Nous montons enfin, le treillis raidi, la parka à peine doublée, insignifiants talismans. La petite Sibérie nous a pris.

Dans le camion, c’est pire, partout le vent, le cahot et le tumulte. Froid assis est pire que froid debout.

Nous arrivons dans des bois blancs, le givre à l’œuvre a dévoré les couleurs et nous regarde menaçant.

Paquetage ordonné, tente montée de tremblements, de doigts gourds, de larmes gelées. Vient le rassemblement.

Il neige. Une neige pourrie, mouillée qui gèle à nos pieds. Nous partons en maraude dans les bois accomplir moult exploits.

De retour, transis, gelés, épuisés, mouillés jusqu’au ticheurt un feu nous attend au camp de fortune. Vite, mettre les pieds dedans.

Enfin sentir la vie, la flamme, l’espoir. Vite se détourner, courir, ils ont lancé une grenade dans le feu en rigolant grassement.

Trois blessés pour cette blague de potache. L’un a couru, épuisé, dans une branche et saigne abondamment. Les autres brûlés par les braises.

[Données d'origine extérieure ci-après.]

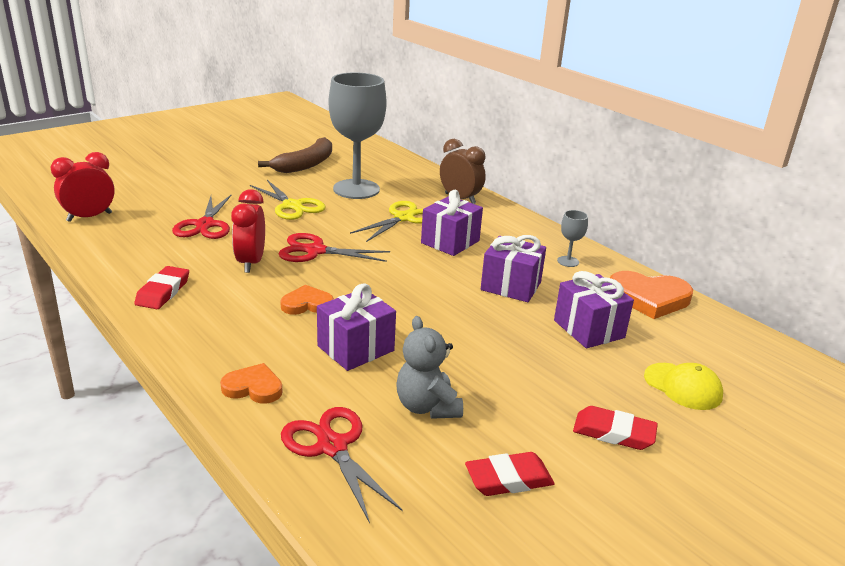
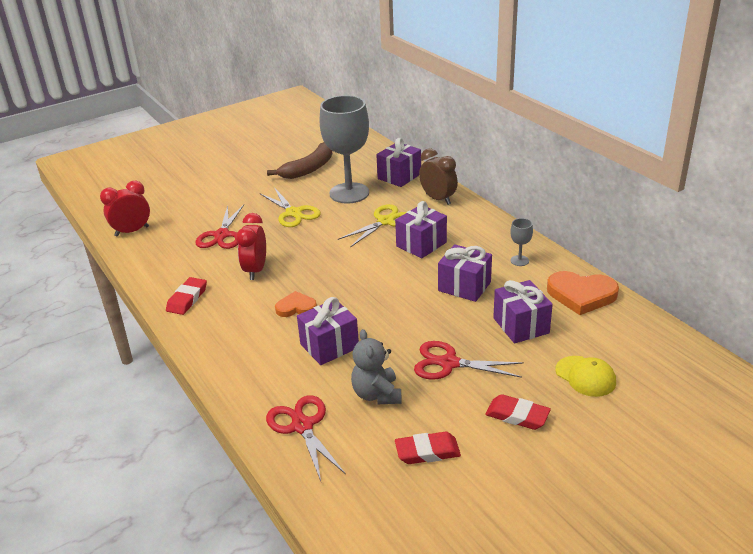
camera: 10 degrees right, 5 degrees up
(253, 387) = (250, 379): orange heart -> none
(315, 251) = (308, 257): red scissors -> red scissors (449, 363)
(411, 176) = (399, 176): none -> purple gift

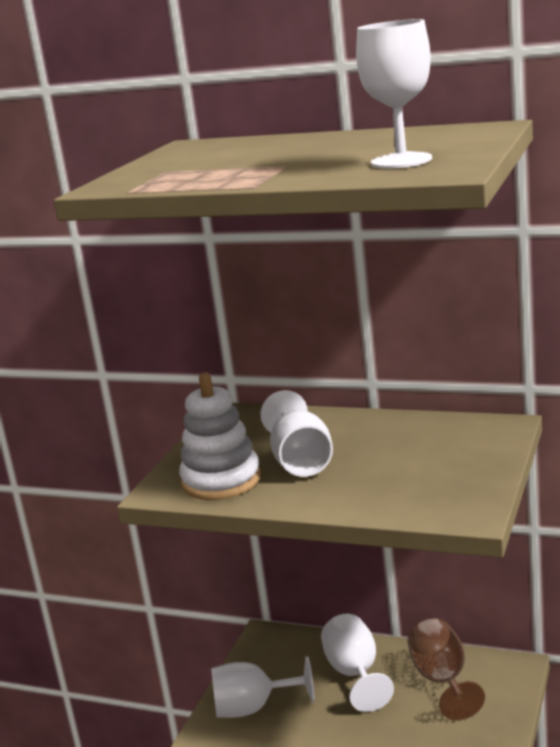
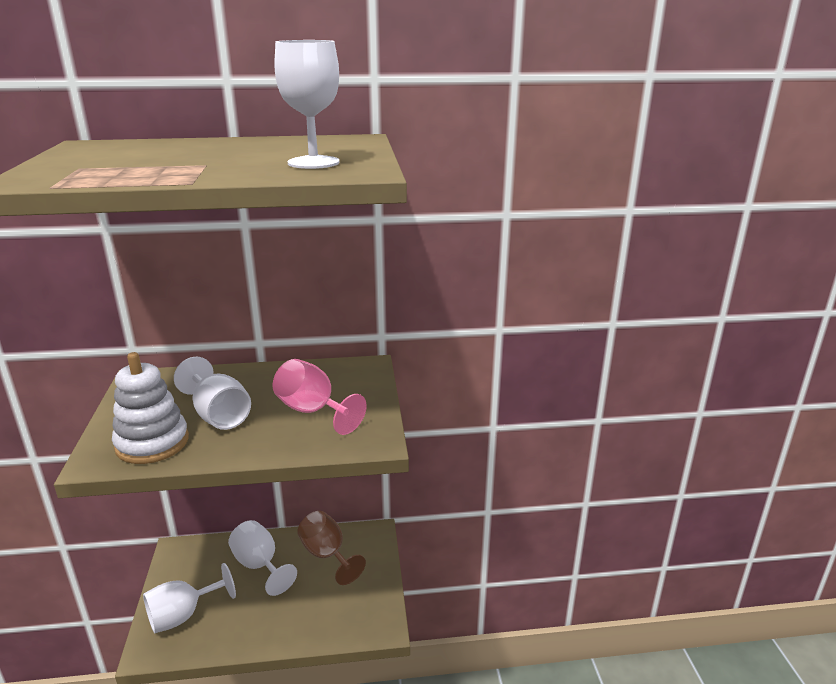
camera: 30 degrees left, 5 degrees up
(409, 470) = (313, 411): none -> pink goblet

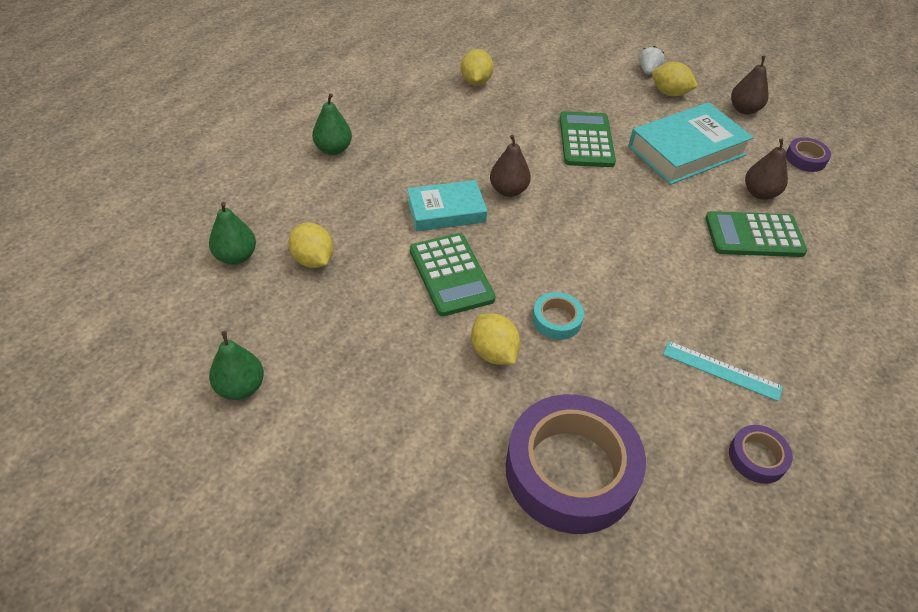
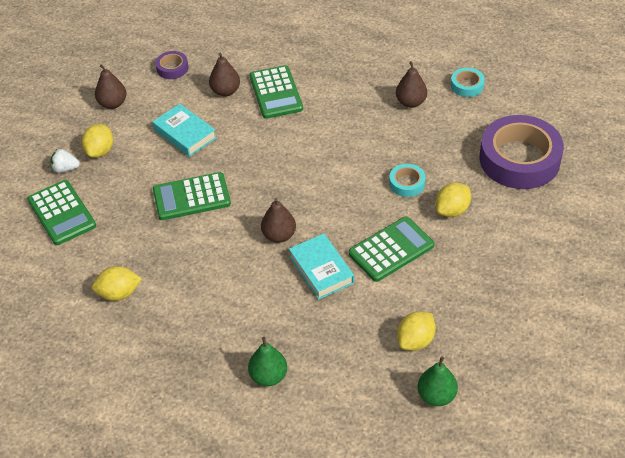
camera: 100 degrees left, 0 degrees up
(241, 387) = (553, 339): green pear -> none
(588, 63) = (62, 213): none -> green calculator
(686, 151) = (185, 134): turquoise book -> turquoise book, size x0.65
(721, 370) = (411, 102): turquoise ruler -> brown pear
(757, 457) = (467, 85): purple tape -> turquoise tape

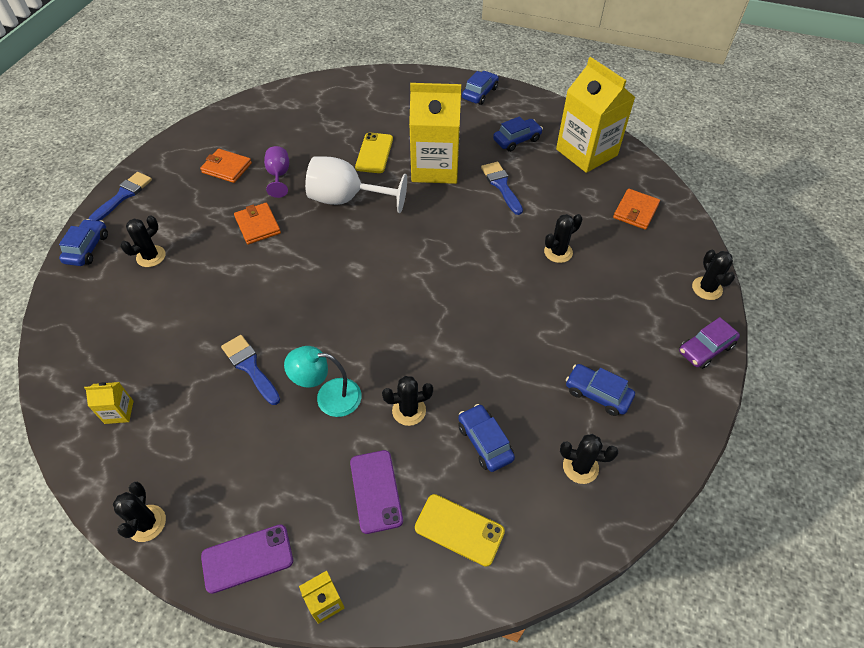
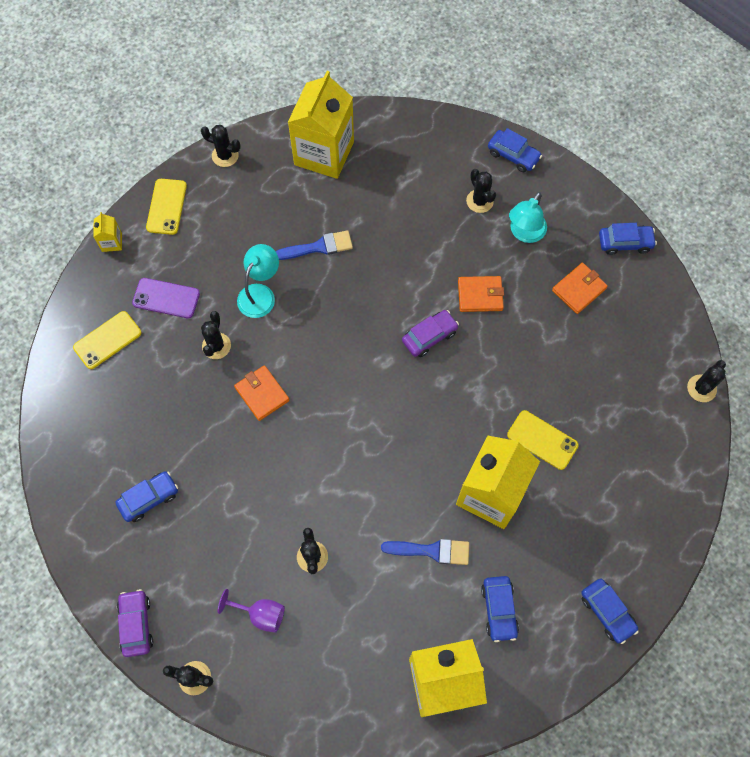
camera: 115 degrees right, 15 degrees up
(119, 412) = (324, 153): yellow carton -> yellow carton, size x2.43
(123, 196) = (574, 193): blue brush -> none
(179, 215) = (524, 233): none -> turquoise lamp
(247, 558) = (166, 207): purple phone -> yellow phone
(279, 176) = (545, 334): purple goblet -> purple goblet (260, 614)
(315, 245) = (429, 336): none -> purple car
(347, 199) = (481, 386): white goblet -> none
(485, 442) = (159, 388): blue car -> blue car (625, 243)
(580, 467) = (100, 447): black cactus -> black cactus (701, 388)
(635, 211) = (326, 676): orange wallet -> orange wallet (262, 394)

Il faut demeurer aware, c’est la guerre. La nuit, mouvements par petits groupes. Les infirmiers font des va-et-vient.

Le froid a aboli nos sens, nous perdons l’équilibre, ne voyons plus, nos gestes ne sont plus nos volontés. Beaucoup de blessés.

Des branches, des racines, des visages giflés, des entorses. Certains craquent et menacent de leurs armes chargées à blanc.

Dans la tente, l’ordre de dormir avec son FAMAS est donné. C’est l’ordre de dormir avec un pain de glace à ses côtés.

Nul sommeil pour celui qui mouillé, frigorifié, affamé est allongé sur la terre gelée. Attente. Espoir du jour, du soleil froid.

Enfin. Deux ne se sont pas réveillés, ils sont hospitalisés. Hypothermie. Je calcule pour autant que je peux.

En 24 heures de terrain le peloton a perdu plus d’un homme par heure.

Nous repartons, mes doigts mouillés et gelés ressemblent à la peau fripée d’un vieux bébé. Mon index ne bouge plus.

Pour tirer sur les cibles en carton cachées dans la forêt, je bouge ma main, l’index raide sur la gâchette.

Ce n’est plus un coup de doigt, c’est un coup de main. Mouvement, une grenade explose au ralenti, je plonge en planant longtemps, j’atterris.

Les épines du buisson m’accueillant ont fait leur œuvre. ma main est visqueuse dans le gant mouillé.

Le pouce ouvert, flétri et mou, s’est offert sans résistance à la pointe de la nature. Ce n’est rien me dit-on.

Je lèche mon sang. Vampire de moi même. Encore deux blessés dans mon groupe, cette fois, retour au camp.

Le colonel commandant le régiment est là, mine sévère. Le peloton est décimé. Alerté par l’infirmerie, il est venu commander.

Le regard dur sur l’adjudant chef commandant le peloton, il ordonne le retour au régiment.

Je me souviens, petite Sibérie. Je me souviens du vent idiot, du froid insensé qui faisait sonner les cloches de la destruction.